Write out the following listing's lines from the one with "même week-end entre" to the one with "JMJ : chrétiens, juifs et musulmans à Madrid", exactly, with both included and no others.

BEGIN DATA FOR THIS TASK

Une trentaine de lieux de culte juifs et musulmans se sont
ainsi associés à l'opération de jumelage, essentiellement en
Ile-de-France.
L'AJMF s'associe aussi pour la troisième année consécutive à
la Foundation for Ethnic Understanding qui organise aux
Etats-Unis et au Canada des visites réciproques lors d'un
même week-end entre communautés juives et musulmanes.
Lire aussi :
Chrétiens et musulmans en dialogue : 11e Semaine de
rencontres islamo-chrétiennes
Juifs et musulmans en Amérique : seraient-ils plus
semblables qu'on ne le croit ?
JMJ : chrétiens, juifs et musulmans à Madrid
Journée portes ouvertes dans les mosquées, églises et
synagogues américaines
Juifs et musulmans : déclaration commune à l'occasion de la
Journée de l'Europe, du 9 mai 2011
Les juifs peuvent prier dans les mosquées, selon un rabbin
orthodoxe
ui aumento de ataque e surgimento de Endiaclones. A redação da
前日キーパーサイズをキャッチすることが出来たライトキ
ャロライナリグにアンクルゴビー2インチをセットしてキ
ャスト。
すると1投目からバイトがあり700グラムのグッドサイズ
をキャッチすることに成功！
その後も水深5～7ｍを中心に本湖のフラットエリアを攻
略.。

END DATA FOR THIS TASK

YOUR SOLUTION ::
même week-end entre communautés juives et musulmanes.
Lire aussi :
Chrétiens et musulmans en dialogue : 11e Semaine de
rencontres islamo-chrétiennes
Juifs et musulmans en Amérique : seraient-ils plus
semblables qu'on ne le croit ?
JMJ : chrétiens, juifs et musulmans à Madrid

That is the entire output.